:: Data for processing

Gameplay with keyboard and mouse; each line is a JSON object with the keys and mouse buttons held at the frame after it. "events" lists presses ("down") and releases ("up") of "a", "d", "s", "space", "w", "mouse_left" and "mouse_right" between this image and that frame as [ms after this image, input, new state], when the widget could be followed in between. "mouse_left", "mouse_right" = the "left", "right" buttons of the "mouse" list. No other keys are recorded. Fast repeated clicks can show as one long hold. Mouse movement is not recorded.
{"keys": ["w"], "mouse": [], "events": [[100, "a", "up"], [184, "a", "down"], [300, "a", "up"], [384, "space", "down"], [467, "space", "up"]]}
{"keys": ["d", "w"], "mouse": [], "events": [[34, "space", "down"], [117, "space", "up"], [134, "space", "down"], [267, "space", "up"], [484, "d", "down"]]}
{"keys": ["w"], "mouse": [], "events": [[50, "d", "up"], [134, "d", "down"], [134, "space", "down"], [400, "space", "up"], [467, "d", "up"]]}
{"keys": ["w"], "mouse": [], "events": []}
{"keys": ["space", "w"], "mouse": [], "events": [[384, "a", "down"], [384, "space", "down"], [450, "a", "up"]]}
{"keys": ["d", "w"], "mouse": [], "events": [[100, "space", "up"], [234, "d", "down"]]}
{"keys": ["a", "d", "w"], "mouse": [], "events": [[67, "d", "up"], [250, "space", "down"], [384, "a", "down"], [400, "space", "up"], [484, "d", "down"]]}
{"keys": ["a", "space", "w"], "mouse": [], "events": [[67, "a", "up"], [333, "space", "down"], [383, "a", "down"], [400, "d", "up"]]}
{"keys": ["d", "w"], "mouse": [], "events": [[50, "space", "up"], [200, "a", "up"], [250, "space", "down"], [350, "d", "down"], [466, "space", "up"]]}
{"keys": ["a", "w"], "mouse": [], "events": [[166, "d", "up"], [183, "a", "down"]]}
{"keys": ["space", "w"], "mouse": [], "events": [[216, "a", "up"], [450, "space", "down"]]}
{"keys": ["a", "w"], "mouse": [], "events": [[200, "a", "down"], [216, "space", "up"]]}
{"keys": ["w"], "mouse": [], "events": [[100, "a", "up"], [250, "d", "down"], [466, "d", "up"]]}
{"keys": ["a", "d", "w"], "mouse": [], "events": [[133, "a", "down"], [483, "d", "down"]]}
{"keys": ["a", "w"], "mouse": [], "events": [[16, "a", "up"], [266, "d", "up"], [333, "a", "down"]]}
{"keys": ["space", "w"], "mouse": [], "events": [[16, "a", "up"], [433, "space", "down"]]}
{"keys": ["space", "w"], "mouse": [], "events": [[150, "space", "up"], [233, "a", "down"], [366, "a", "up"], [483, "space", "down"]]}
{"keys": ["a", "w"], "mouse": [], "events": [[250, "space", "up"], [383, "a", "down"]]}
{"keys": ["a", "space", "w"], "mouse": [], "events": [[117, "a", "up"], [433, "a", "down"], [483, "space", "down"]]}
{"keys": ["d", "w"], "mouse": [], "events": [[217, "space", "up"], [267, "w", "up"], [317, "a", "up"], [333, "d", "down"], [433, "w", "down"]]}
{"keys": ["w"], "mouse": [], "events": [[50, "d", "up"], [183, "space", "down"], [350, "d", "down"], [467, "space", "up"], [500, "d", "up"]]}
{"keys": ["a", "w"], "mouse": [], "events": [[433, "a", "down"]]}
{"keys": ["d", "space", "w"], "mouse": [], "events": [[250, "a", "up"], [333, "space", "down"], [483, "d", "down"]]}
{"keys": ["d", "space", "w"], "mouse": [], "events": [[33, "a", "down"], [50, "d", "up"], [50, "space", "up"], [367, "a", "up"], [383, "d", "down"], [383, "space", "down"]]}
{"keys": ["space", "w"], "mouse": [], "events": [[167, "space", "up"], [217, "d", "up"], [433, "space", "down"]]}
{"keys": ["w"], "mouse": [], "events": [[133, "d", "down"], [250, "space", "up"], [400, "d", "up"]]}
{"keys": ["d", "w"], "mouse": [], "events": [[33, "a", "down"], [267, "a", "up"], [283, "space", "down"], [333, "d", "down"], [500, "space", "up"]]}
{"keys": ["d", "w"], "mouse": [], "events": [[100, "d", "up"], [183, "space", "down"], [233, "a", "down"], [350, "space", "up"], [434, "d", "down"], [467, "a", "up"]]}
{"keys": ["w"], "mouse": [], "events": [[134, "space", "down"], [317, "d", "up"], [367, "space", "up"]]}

::::

Action item -
Write out the data above again, word for word.

Exercise answer -
Gameplay with keyboard and mouse; each line is a JSON object with the keys and mouse buttons held at the frame after it. "events" lists presses ("down") and releases ("up") of "a", "d", "s", "space", "w", "mouse_left" and "mouse_right" between this image and that frame as [ms after this image, input, new state], when the widget could be followed in between. "mouse_left", "mouse_right" = the "left", "right" buttons of the "mouse" list. No other keys are recorded. Fast repeated clicks can show as one long hold. Mouse movement is not recorded.
{"keys": ["w"], "mouse": [], "events": [[100, "a", "up"], [184, "a", "down"], [300, "a", "up"], [384, "space", "down"], [467, "space", "up"]]}
{"keys": ["d", "w"], "mouse": [], "events": [[34, "space", "down"], [117, "space", "up"], [134, "space", "down"], [267, "space", "up"], [484, "d", "down"]]}
{"keys": ["w"], "mouse": [], "events": [[50, "d", "up"], [134, "d", "down"], [134, "space", "down"], [400, "space", "up"], [467, "d", "up"]]}
{"keys": ["w"], "mouse": [], "events": []}
{"keys": ["space", "w"], "mouse": [], "events": [[384, "a", "down"], [384, "space", "down"], [450, "a", "up"]]}
{"keys": ["d", "w"], "mouse": [], "events": [[100, "space", "up"], [234, "d", "down"]]}
{"keys": ["a", "d", "w"], "mouse": [], "events": [[67, "d", "up"], [250, "space", "down"], [384, "a", "down"], [400, "space", "up"], [484, "d", "down"]]}
{"keys": ["a", "space", "w"], "mouse": [], "events": [[67, "a", "up"], [333, "space", "down"], [383, "a", "down"], [400, "d", "up"]]}
{"keys": ["d", "w"], "mouse": [], "events": [[50, "space", "up"], [200, "a", "up"], [250, "space", "down"], [350, "d", "down"], [466, "space", "up"]]}
{"keys": ["a", "w"], "mouse": [], "events": [[166, "d", "up"], [183, "a", "down"]]}
{"keys": ["space", "w"], "mouse": [], "events": [[216, "a", "up"], [450, "space", "down"]]}
{"keys": ["a", "w"], "mouse": [], "events": [[200, "a", "down"], [216, "space", "up"]]}
{"keys": ["w"], "mouse": [], "events": [[100, "a", "up"], [250, "d", "down"], [466, "d", "up"]]}
{"keys": ["a", "d", "w"], "mouse": [], "events": [[133, "a", "down"], [483, "d", "down"]]}
{"keys": ["a", "w"], "mouse": [], "events": [[16, "a", "up"], [266, "d", "up"], [333, "a", "down"]]}
{"keys": ["space", "w"], "mouse": [], "events": [[16, "a", "up"], [433, "space", "down"]]}
{"keys": ["space", "w"], "mouse": [], "events": [[150, "space", "up"], [233, "a", "down"], [366, "a", "up"], [483, "space", "down"]]}
{"keys": ["a", "w"], "mouse": [], "events": [[250, "space", "up"], [383, "a", "down"]]}
{"keys": ["a", "space", "w"], "mouse": [], "events": [[117, "a", "up"], [433, "a", "down"], [483, "space", "down"]]}
{"keys": ["d", "w"], "mouse": [], "events": [[217, "space", "up"], [267, "w", "up"], [317, "a", "up"], [333, "d", "down"], [433, "w", "down"]]}
{"keys": ["w"], "mouse": [], "events": [[50, "d", "up"], [183, "space", "down"], [350, "d", "down"], [467, "space", "up"], [500, "d", "up"]]}
{"keys": ["a", "w"], "mouse": [], "events": [[433, "a", "down"]]}
{"keys": ["d", "space", "w"], "mouse": [], "events": [[250, "a", "up"], [333, "space", "down"], [483, "d", "down"]]}
{"keys": ["d", "space", "w"], "mouse": [], "events": [[33, "a", "down"], [50, "d", "up"], [50, "space", "up"], [367, "a", "up"], [383, "d", "down"], [383, "space", "down"]]}
{"keys": ["space", "w"], "mouse": [], "events": [[167, "space", "up"], [217, "d", "up"], [433, "space", "down"]]}
{"keys": ["w"], "mouse": [], "events": [[133, "d", "down"], [250, "space", "up"], [400, "d", "up"]]}
{"keys": ["d", "w"], "mouse": [], "events": [[33, "a", "down"], [267, "a", "up"], [283, "space", "down"], [333, "d", "down"], [500, "space", "up"]]}
{"keys": ["d", "w"], "mouse": [], "events": [[100, "d", "up"], [183, "space", "down"], [233, "a", "down"], [350, "space", "up"], [434, "d", "down"], [467, "a", "up"]]}
{"keys": ["w"], "mouse": [], "events": [[134, "space", "down"], [317, "d", "up"], [367, "space", "up"]]}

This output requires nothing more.